Stated exercise: Reproduce the material word for word, from its first line through the line containing "Runner-up | Year: 1988 -> 1989".

:: Data records

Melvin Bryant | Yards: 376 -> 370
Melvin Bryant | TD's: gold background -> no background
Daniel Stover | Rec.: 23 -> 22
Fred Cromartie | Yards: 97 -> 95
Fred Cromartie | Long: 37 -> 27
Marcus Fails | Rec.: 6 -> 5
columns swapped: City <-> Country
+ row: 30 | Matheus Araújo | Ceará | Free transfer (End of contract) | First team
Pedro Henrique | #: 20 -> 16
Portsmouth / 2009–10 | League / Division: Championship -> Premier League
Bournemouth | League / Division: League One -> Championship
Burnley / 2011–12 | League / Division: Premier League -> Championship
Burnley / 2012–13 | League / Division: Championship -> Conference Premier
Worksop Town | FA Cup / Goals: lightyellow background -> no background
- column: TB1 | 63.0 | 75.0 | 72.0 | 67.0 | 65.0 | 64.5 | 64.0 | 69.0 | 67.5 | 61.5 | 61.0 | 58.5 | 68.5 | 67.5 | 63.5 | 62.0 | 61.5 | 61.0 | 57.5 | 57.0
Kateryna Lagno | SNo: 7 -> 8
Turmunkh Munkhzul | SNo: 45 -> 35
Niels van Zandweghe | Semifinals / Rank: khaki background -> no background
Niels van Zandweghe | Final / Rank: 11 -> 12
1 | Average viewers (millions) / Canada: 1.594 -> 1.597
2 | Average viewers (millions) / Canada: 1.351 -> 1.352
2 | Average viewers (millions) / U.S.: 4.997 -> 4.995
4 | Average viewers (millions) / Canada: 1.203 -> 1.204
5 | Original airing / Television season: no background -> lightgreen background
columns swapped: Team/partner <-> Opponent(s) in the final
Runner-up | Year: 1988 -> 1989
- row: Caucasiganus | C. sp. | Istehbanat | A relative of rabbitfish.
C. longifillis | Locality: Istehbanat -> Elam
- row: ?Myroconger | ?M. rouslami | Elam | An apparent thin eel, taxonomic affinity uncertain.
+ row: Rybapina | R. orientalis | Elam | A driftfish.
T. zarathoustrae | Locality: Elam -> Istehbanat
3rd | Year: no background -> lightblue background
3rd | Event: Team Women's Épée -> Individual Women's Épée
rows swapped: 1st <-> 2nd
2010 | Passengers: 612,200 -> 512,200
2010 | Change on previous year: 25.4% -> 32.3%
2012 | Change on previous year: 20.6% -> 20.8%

::::

Solution below:
Melvin Bryant | Yards: 376 -> 370
Melvin Bryant | TD's: gold background -> no background
Daniel Stover | Rec.: 23 -> 22
Fred Cromartie | Yards: 97 -> 95
Fred Cromartie | Long: 37 -> 27
Marcus Fails | Rec.: 6 -> 5
columns swapped: City <-> Country
+ row: 30 | Matheus Araújo | Ceará | Free transfer (End of contract) | First team
Pedro Henrique | #: 20 -> 16
Portsmouth / 2009–10 | League / Division: Championship -> Premier League
Bournemouth | League / Division: League One -> Championship
Burnley / 2011–12 | League / Division: Premier League -> Championship
Burnley / 2012–13 | League / Division: Championship -> Conference Premier
Worksop Town | FA Cup / Goals: lightyellow background -> no background
- column: TB1 | 63.0 | 75.0 | 72.0 | 67.0 | 65.0 | 64.5 | 64.0 | 69.0 | 67.5 | 61.5 | 61.0 | 58.5 | 68.5 | 67.5 | 63.5 | 62.0 | 61.5 | 61.0 | 57.5 | 57.0
Kateryna Lagno | SNo: 7 -> 8
Turmunkh Munkhzul | SNo: 45 -> 35
Niels van Zandweghe | Semifinals / Rank: khaki background -> no background
Niels van Zandweghe | Final / Rank: 11 -> 12
1 | Average viewers (millions) / Canada: 1.594 -> 1.597
2 | Average viewers (millions) / Canada: 1.351 -> 1.352
2 | Average viewers (millions) / U.S.: 4.997 -> 4.995
4 | Average viewers (millions) / Canada: 1.203 -> 1.204
5 | Original airing / Television season: no background -> lightgreen background
columns swapped: Team/partner <-> Opponent(s) in the final
Runner-up | Year: 1988 -> 1989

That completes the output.